Comment je suis devenue borgne (avec du pas glamour inside)

Vendredi dernier, j’ai eu la chance, que dis je, l’immense joie, de me faire opérer en urgence. En ambulatoire. Oui tu as compris. Une opération à laquelle tu n’as le temps de te préparer psychologiquement. Et à peine terminé on te remet debout et on te demande de te casser. Le pied !! Enfin non. Pour le coup, c’était la paupière.

J’ai eu un minuscule bouton à l’intérieur de la paupière. Un chalazion (Si jamais tu veux googliser. Et allez vomir. Vas-y, je t’attends pour continuer…)

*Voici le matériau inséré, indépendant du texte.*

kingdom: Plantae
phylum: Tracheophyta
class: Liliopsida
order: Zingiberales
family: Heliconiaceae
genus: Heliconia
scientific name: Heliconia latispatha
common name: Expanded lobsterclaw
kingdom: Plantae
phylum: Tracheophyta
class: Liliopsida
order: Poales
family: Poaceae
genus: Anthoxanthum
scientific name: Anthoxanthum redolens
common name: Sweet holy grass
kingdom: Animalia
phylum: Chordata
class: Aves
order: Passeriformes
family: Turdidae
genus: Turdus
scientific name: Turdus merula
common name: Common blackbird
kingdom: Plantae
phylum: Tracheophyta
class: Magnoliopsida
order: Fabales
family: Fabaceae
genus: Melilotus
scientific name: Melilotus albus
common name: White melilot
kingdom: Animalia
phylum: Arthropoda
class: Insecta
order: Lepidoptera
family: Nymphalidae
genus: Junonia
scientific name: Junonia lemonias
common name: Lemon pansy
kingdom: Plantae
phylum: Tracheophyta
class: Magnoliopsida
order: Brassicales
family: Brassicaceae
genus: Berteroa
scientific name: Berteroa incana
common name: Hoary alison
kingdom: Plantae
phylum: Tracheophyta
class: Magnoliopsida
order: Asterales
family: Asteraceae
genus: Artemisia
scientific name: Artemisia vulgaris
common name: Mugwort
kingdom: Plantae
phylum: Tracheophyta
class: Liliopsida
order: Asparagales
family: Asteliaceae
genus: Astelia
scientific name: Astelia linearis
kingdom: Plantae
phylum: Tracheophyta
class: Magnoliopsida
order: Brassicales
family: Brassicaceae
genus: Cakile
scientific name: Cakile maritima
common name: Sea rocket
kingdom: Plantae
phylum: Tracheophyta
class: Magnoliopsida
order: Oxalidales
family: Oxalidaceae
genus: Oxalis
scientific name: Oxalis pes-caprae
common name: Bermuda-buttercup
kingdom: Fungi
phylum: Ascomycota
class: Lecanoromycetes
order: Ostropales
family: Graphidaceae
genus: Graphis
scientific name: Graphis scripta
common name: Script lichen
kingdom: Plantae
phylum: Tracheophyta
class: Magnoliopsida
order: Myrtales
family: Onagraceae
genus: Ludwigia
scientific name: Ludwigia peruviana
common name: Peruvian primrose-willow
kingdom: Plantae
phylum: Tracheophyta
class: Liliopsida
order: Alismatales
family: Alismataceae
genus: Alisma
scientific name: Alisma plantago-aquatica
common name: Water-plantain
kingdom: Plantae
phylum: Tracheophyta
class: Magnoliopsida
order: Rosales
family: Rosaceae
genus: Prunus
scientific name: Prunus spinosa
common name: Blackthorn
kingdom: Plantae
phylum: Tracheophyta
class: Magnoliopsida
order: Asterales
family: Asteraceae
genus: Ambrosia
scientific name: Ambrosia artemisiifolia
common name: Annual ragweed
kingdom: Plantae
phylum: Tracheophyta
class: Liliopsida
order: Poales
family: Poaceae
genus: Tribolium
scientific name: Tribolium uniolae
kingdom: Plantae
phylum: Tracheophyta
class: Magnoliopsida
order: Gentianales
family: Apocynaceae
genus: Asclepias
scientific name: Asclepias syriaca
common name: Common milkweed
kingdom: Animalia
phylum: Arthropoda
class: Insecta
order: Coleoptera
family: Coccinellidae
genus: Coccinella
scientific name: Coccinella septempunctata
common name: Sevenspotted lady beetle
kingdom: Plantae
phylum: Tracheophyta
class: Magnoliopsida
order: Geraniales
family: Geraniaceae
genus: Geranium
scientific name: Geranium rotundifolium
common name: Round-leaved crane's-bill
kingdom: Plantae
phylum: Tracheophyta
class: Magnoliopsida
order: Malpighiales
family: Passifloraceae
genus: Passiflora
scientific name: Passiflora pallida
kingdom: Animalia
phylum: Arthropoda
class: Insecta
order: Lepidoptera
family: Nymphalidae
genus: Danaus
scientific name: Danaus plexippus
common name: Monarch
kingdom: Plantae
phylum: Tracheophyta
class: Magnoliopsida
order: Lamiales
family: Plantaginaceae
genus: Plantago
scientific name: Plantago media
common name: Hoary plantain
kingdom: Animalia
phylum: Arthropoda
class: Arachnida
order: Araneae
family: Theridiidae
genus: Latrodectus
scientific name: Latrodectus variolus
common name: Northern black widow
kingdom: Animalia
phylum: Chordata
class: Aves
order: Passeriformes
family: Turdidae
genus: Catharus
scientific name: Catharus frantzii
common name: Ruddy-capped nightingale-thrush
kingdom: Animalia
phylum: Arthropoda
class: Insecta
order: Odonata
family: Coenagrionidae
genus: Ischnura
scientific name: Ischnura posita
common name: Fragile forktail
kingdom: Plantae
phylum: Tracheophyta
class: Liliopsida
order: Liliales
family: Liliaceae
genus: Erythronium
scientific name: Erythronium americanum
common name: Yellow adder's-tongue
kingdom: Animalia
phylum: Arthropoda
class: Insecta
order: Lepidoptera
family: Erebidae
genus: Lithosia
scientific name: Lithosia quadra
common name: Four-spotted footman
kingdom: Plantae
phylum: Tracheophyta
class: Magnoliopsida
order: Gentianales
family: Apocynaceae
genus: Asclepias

Un bouton donc. Qui ne partait pas. Et grossissait. Et s’infectait. J’ai eu un traitement. Qui n’a pas fonctionné. (Certains ont de la chance. D’autres non. Moi j’ai carrément une poisse généralisée cumulative. Oui ! Ça existe !) Après avoir consulté mon médecin, puis un spécialiste en urgence, avoir entendu que ça allait s’améliorer, avoir posé un congé pour rien (créneau d’ophtalmo en urgence oblige) je suis donc rentrée chez moi. Et ça ne s’est toujours pas amélioré. Pire, ça s’est sur-infecté. (A ce stade de mon récit, j’imagine ton air de dégout et je comprends ta désillusion. Moi, le corps parfait, l’haleine mentholée même après une murge au Mojito et 17h de sommeil, le cheveux soyeux et brushé à la perfection à l’instant même où le réveil sonne. Et bien tu sais désormais que j’ai aussi des failles.

Je disais donc. Avec une paupière viable et une paupière en cours de décès, je me décidais, après avoir suivi scrupuleusement 3 semaines de traitement, à rappeler le spécialiste.

C’était vendredi matin.

10h30 : On me demande de venir sur le créneau d’urgence, 1h15 plus tard.

10h31 : On m’annonce qu’il y un créneau d’intervention en ambulatoire aujourd’hui, juste après le créneau des RDV en urgence, entre midi et deux. (Le mec charcute des paupières infectées entre ses carottes râpées et son jambon-beurre) (Il a intérêt de faire gaffe ce con, la vinaigrette des carottes dans mon œil malade, et je le bute).

10h32 : On me demande de venir accompagnée. Au cas où on déciderait de m’opérer en urgence. Je ne serais pas dans la capacité de conduire. (Nan mais on m’enlève en truc vite fait et on me jette dehors ou on m’enlève la paupière, l’œil, et dans ce cas, ok, je ne pourrais pas conduire ?! C’est quoi cette arnaque ?!)

10h33 : Je commence à baliser.

10h34 : N’ayons pas peur des mots : Je flippe ma race.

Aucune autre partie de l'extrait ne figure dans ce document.